I won't be baptized, and I will be a Christian. I'll be a Christian in my own way.
-- Clarence Day, Life With Father
Last Saturday, a very friendly couple in our neighborhood had a Halloween party, which I dutifully attended. I hadn't met the couple, and I don't know my neighbors very well, so it was an opportunity to become acquainted with some and reacquainted with others. They did a fantastic job, decorating their house and yard about as creatively and scarily as they could. Their generosity was something to be imitated, as they provided hamburgers and hot dogs from the grill, numerous sides, desserts, and drinks, without asking a penny of compensation for it all.
One couple from the neighborhood who was there I find particularly interesting, in that they attend a local Greek Orthodox church. While recent years have shown an increase of Orthodox believers in the area, with a couple of new parishes from different dioceses starting up, Eastern Orthodoxy is still a strange bird in North Carolina.
I'm a convinced Protestant, and so there are definite areas in which I disagree with the Orthodox. Nonetheless, I find they often have insights, normally due to their strong understanding of tradition, that Protestants would do well to hear and, in some cases, recover from their Catholic roots. So I'm interested in what Orthodox people have to say, especially about the church.
In talking with the wife of this couple, we discussed what her kids were up to, and whether they had followed in her Orthodox footsteps. One of her sons, she told me, claims that he is Eastern Orthodox, though he never attends the worship services of the church. He says that he and his family pray at home, and that, he thinks, is good enough. But she responded as good Orthodox would, telling him, "If you don't go to church, you're not Orthodox." Her son, it seems, wasn't especially appreciative of her response, but I was. The statement reflected what it seems to me to be the Biblical view of what a Christian is.

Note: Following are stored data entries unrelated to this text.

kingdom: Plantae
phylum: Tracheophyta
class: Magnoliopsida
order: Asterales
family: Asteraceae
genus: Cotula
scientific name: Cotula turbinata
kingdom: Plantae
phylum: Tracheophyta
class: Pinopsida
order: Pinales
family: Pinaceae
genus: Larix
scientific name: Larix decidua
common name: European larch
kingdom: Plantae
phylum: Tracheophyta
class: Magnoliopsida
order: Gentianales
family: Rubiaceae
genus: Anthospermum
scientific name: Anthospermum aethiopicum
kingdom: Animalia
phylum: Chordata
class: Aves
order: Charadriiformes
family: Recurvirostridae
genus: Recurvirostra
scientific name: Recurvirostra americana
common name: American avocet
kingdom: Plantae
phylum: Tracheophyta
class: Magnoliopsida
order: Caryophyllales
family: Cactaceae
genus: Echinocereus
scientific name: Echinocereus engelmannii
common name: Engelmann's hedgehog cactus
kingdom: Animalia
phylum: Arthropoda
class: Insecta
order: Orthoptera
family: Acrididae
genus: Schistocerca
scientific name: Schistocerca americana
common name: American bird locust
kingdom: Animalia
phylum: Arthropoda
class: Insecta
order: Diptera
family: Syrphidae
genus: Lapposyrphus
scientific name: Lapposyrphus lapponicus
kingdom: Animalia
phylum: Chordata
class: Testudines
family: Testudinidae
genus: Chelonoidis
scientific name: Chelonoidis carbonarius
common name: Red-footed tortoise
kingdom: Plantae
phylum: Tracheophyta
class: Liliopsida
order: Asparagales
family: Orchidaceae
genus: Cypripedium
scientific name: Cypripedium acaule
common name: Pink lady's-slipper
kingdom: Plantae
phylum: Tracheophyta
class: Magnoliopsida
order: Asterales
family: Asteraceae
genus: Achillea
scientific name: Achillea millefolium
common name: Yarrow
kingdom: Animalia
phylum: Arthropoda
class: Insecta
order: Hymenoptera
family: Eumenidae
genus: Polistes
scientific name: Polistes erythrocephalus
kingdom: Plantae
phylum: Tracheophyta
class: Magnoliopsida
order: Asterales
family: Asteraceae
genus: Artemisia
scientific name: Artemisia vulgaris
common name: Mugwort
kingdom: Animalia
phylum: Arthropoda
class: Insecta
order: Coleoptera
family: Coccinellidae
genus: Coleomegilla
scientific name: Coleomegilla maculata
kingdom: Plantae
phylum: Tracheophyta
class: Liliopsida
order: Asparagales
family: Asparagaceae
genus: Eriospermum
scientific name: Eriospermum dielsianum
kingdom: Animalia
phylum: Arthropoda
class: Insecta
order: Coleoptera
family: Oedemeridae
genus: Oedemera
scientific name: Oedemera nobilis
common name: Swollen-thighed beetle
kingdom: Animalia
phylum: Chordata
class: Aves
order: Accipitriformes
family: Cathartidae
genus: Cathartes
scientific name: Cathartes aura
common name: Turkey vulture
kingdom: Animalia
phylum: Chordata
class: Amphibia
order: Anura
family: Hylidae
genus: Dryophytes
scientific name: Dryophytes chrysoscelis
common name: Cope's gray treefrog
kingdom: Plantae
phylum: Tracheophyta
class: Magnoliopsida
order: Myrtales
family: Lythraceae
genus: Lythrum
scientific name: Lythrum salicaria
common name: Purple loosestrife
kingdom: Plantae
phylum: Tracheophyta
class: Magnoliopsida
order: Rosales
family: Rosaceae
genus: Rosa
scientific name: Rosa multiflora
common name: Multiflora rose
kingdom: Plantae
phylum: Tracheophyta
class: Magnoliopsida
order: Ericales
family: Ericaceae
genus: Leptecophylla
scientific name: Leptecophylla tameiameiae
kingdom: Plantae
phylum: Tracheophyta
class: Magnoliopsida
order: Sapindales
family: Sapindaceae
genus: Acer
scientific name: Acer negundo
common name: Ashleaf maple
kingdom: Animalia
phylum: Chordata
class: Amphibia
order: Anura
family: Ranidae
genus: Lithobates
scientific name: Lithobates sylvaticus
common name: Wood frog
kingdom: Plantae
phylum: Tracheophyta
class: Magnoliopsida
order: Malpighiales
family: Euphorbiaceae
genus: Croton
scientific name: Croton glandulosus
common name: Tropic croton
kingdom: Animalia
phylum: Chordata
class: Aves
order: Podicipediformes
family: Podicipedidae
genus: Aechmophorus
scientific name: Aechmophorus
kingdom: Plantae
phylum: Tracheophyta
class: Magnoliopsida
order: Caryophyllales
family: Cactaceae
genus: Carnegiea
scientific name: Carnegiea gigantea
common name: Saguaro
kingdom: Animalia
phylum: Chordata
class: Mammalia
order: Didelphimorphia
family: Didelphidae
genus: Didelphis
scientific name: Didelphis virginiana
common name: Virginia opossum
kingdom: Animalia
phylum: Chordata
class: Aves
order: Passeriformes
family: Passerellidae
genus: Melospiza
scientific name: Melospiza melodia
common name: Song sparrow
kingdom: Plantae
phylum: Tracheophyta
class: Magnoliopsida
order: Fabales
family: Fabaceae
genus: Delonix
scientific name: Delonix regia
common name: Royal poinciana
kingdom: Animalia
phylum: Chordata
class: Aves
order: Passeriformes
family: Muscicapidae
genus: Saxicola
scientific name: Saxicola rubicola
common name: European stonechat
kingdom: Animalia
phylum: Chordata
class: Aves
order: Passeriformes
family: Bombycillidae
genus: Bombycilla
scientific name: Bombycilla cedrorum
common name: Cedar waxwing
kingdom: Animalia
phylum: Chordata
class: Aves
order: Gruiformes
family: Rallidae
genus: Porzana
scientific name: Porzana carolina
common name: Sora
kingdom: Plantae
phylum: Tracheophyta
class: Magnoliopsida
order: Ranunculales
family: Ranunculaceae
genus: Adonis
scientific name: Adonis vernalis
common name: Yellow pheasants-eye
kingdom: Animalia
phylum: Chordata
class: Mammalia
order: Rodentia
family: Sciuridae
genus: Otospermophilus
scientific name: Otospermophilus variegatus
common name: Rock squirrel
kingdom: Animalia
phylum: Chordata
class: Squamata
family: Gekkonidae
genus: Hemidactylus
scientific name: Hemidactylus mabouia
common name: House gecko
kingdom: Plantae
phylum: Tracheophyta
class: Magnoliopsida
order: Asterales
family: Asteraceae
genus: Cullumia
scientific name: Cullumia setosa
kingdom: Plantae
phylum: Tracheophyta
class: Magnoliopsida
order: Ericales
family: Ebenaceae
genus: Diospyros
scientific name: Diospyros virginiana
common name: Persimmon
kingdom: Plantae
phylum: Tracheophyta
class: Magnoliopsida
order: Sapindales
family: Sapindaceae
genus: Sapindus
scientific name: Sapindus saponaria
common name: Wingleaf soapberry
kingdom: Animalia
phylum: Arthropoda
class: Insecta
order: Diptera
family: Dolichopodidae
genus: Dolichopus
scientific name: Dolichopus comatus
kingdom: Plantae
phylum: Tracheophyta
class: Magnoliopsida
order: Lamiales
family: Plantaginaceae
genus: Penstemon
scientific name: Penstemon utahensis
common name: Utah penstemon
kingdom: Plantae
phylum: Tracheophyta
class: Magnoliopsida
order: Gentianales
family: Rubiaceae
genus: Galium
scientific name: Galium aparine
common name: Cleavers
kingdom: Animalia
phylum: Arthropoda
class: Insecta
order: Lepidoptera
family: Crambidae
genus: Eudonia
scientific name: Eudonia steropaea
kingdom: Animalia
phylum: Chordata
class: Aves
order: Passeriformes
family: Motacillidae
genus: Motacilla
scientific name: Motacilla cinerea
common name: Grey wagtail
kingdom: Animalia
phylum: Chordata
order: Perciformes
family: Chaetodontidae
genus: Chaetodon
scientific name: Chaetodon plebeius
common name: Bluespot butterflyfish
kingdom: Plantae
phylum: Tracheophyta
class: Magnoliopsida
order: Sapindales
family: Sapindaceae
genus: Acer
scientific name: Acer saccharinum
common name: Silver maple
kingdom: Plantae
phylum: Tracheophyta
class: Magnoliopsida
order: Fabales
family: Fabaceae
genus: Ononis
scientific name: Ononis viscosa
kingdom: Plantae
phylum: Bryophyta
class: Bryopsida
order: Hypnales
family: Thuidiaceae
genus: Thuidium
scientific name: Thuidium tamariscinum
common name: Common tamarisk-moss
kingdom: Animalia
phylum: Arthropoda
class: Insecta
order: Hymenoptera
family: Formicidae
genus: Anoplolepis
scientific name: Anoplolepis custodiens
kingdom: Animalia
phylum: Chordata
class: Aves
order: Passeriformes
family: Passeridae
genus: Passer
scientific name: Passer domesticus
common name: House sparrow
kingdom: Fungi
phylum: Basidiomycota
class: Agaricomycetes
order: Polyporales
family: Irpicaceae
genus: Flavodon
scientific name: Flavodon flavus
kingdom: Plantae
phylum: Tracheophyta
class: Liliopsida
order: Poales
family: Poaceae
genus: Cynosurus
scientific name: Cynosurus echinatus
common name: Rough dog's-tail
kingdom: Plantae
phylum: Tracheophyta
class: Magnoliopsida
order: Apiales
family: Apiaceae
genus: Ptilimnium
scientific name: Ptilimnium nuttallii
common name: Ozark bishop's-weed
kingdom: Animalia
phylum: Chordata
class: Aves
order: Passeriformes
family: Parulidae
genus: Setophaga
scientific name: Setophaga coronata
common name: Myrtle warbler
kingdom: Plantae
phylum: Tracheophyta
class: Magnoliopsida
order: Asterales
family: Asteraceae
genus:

I think one of the most devastating notions that pervades the American church today is the idea that one can be a Christian without ever attending church. It has often been called "Lone Ranger Christianity" (though some have wisely commented that even the Lone Ranger had Tonto). There have been those since the inception of the church that believe that the organized church is an unnecessary institution. But nothing could be farther from the truth. From its beginning in the Book of Acts, the church has been an organized group, with defined leadership, and regular corporate worship.
But then the question is raised as to whether one outside the church can be saved. The most famous statement in church history about this came from Cyprian of Carthage, who said, "Nullus salus extra ecclasiam", or, "There is no salvation outside of the church." This has been debated inside and out since, and various responses have been given to the question. One can even detect some differences within Reformed circles, between the Belgic Confession and the Westminster Confession of Faith.
As a Calvinist, I assert that God's hands are never tied in this matter. If He wants to save someone outside of the church, He can. But to think that one can live in defiance of God's requirement to join with the visible body of Christ and still be a Christian is a foolish presumption. The matter is simple: Christians go to church. Those who don't have reason to doubt their salvation.